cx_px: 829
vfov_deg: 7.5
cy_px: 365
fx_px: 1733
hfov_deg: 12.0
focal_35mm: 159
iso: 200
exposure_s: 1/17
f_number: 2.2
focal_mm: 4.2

━━━

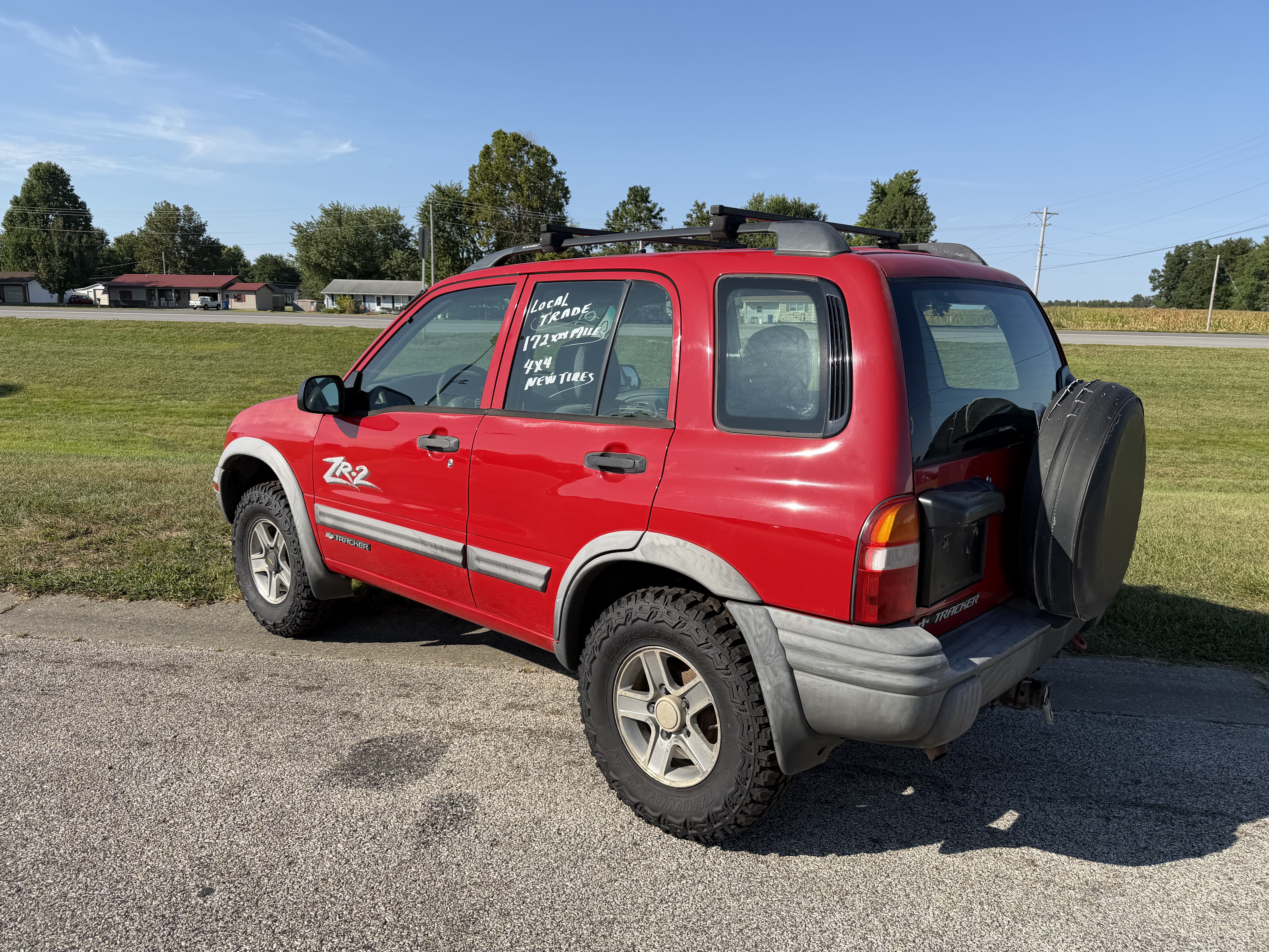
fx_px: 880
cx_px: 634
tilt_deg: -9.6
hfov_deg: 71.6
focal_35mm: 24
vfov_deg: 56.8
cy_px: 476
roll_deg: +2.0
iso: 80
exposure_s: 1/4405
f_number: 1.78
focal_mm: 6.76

━━━

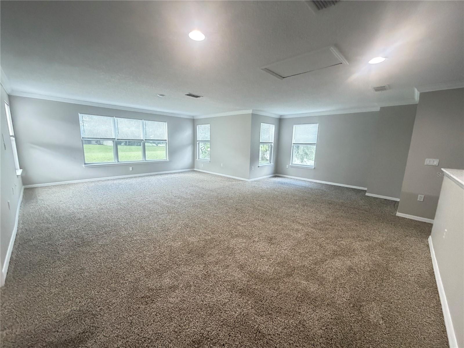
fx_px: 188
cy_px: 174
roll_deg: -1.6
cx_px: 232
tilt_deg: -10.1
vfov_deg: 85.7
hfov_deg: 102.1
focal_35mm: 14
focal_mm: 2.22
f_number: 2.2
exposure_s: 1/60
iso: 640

━━━

-- Work to complete --
Give again, word for word, every line of the listing above from the one with "tilt_deg: -9.6" to the one with "focal_mm: 6.76", both inclusive, and nothing beyond them.

-- Solution for this task --
tilt_deg: -9.6
hfov_deg: 71.6
focal_35mm: 24
vfov_deg: 56.8
cy_px: 476
roll_deg: +2.0
iso: 80
exposure_s: 1/4405
f_number: 1.78
focal_mm: 6.76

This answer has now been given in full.